HOW TO COMPLETE THIS TASK -> For the string "sobre", search the entries below and copy every line where it appears.

SOURCE MATERIAL ->
───

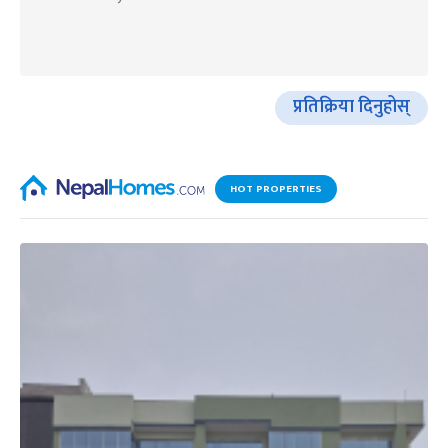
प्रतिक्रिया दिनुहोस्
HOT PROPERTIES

───

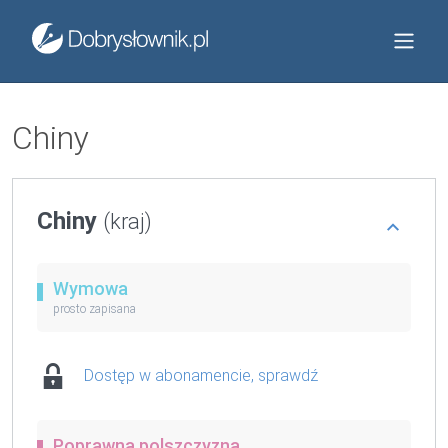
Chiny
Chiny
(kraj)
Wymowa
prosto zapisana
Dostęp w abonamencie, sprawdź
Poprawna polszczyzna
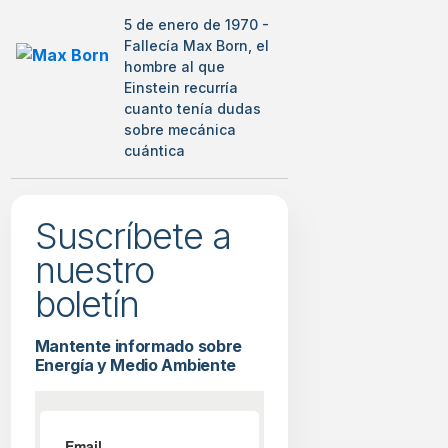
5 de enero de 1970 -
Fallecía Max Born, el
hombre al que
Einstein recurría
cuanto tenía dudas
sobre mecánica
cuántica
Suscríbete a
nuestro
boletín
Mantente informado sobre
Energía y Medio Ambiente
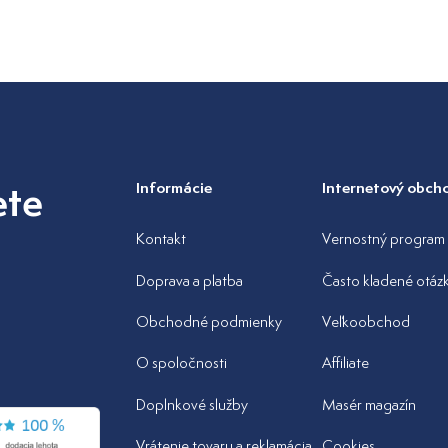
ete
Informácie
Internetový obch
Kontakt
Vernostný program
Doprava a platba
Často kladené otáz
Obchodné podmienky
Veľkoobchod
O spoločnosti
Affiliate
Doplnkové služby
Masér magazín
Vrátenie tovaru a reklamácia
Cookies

───

RESPONSE AREA ->
sobre mecánica
Mantente informado sobre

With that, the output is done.